Extracted page text data
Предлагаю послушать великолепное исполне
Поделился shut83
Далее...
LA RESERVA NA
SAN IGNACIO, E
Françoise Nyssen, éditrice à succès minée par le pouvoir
* * *
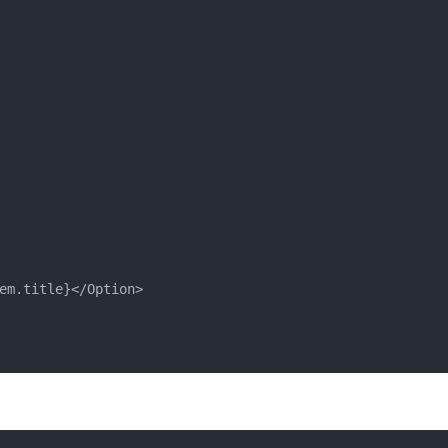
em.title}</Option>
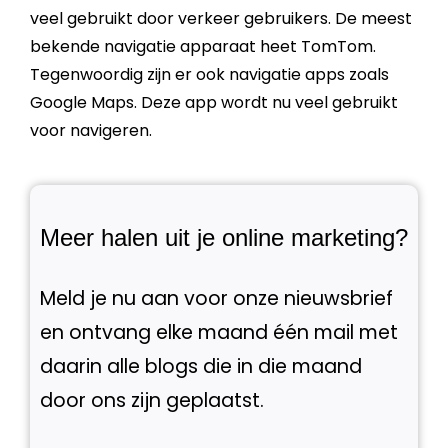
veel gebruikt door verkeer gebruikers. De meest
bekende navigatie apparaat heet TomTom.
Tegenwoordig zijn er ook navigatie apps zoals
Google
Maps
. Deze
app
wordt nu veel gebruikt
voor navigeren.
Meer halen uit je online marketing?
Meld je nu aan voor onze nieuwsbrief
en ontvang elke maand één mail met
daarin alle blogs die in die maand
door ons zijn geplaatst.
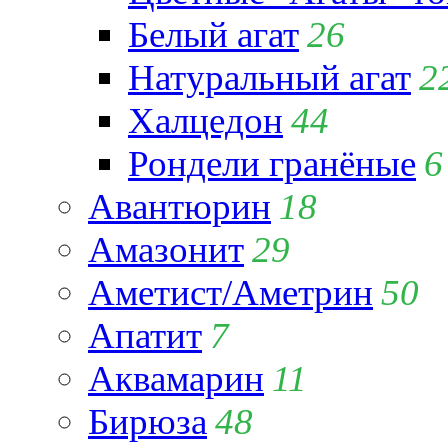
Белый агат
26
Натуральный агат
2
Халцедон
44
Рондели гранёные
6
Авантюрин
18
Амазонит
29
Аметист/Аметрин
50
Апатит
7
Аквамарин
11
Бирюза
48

*TASK TO COMPLETE*
Note every line of the records that holds the word "zijn", and copy it.

*REPLY*
Tegenwoordig zijn er ook navigatie apps zoals
door ons zijn geplaatst.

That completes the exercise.